Texas Senate passes bill to send state funds to private schools
COMMUNITY IMPACT | By Hannah Norton | 11:01 PM Apr 6, 2023 CDT
Updated 11:01 PM Apr 6, 2023 CDT
A proposal to use state money to help parents pay for private schools was approved by the Texas Senate on April 6, setting the stage for a contentious debate in the House. Senators also approved a bill that would give public school teachers a one-time bonus.
The Senate was in session for nearly 12 hours and spent over five hours debating the two education bills.
Senate Bill 8, by Sen. Brandon Creighton, R-Conroe, would create an education savings account program, commonly known as private school vouchers. Parents who pull their children out of public schools could receive $8,000 annually per student to help send them to private schools. The money, which would come from taxes paid to the state, could be used to cover private school tuition or other educational expenses, like textbooks or transportation.
In an amendment to the bill, Creighton announced that 10% of the program’s funds could be used to provide education savings accounts for low-income students who are already enrolled in private schools. This would be about 62,500 students, Creighton said. Other private school students would not be eligible for the program.
SB 8 is a longtime Republican goal and one of Gov. Greg Abbott’s seven emergency priorities for the current legislative session. In recent months, the governor has traveled across the state to discuss the voucher program, with a focus on rural Texas.

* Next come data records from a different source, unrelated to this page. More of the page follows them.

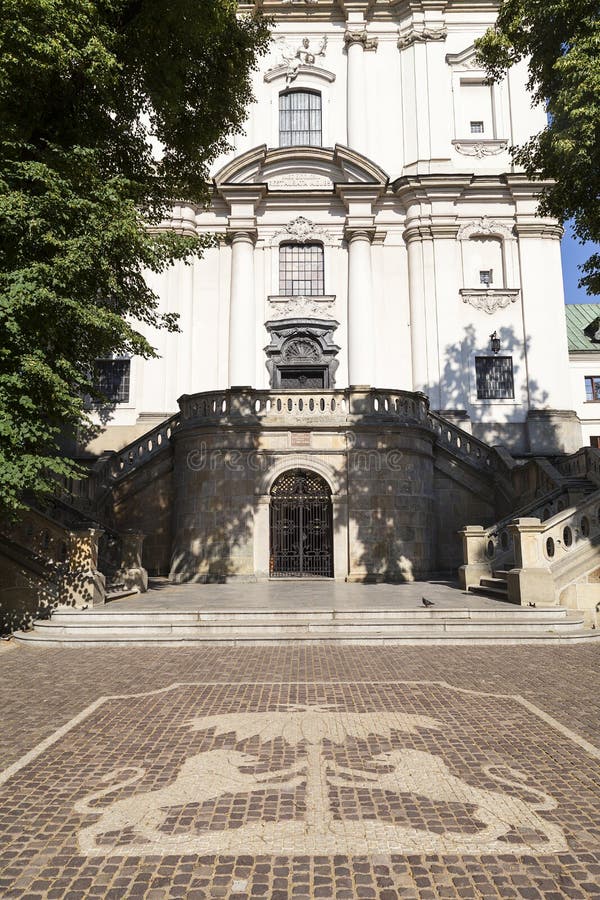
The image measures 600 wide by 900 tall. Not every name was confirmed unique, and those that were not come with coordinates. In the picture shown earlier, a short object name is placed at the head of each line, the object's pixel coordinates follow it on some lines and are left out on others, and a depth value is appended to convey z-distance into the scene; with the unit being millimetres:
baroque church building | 24812
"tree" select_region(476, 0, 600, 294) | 12484
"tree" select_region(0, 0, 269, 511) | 9648
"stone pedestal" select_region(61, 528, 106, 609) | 12211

The bill would also allow parents to be more involved in what their children learn about in the classroom. Deemed the “parental bill of rights,” it would let parents request reviews of their student’s curriculum, permit students to transfer between public school districts and more. Schools would also be restricted from teaching students about sexual orientation and gender identity for all grade levels.
“I have always believed in our public school system of over 8,000 campuses,” Lt. Gov. Dan Patrick said in a statement following the passage of SB 8. “Many schools are great, most are good, but we also have those that are failing our students. That is why we need school choice for parents who want options other than their failing public school.”

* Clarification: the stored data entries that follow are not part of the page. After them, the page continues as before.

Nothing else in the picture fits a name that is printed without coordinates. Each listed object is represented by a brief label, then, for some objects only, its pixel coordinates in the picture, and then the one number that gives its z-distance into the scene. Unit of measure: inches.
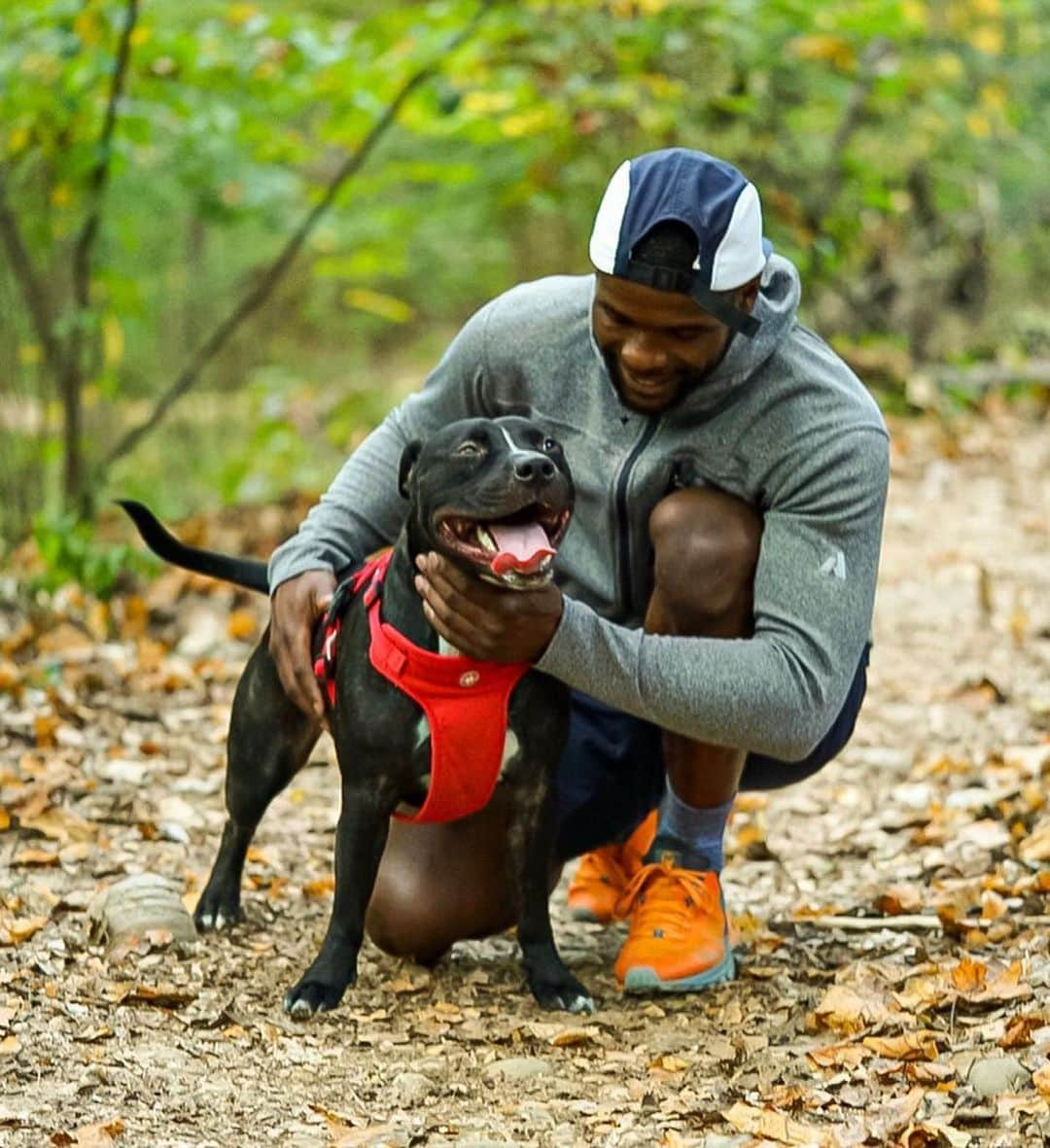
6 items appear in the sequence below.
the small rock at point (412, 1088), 113.6
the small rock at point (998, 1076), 106.3
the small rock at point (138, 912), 139.5
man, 123.7
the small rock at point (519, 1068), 118.3
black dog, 118.1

The proposal passed out of the Senate with an 18-13 vote. Sen. Robert Nichols, R-Jacksonville, was the only Republican to vote ‘no’ on the bill, while all Democrats voted against it.
The bill now heads to the House, where it faces heavy opposition. Also on April 6, the House amended the state budget to prohibit the use of public funds for education savings accounts or other voucher-like programs. Representatives from both parties approved the amendment in an 86-52 vote, with 11 members present but not voting. During previous legislative sessions, voucher programs have died in the House without a committee hearing.
The Senate also passed Senate Bill 9, which is aimed at improving teacher retention. Also by Creighton, the bill would give public school teachers in larger urban and suburban districts a one-time bonus of $2,000, while districts with fewer than 20,000 students would get a $6,000 bonus for each teacher.
Creighton fielded many questions about the difference in bonuses, and told his colleagues that he wanted to help bridge the gap in compensation between urban and rural districts. In rural areas, some teachers make as low as $30,000 per year, he explained.
“We are not going to leave certain teachers behind,” Creighton said.
SB 9 would also provide extra funding to support bilingual education teachers, establish a grant program to help districts rehire retired educators and allow teachers to remove “unruly and abusive” students from their classrooms for a certain period of time.
The bill was approved by the Senate with a 22-9 vote. It will now be sent to the House.
This story will be updated later with more information.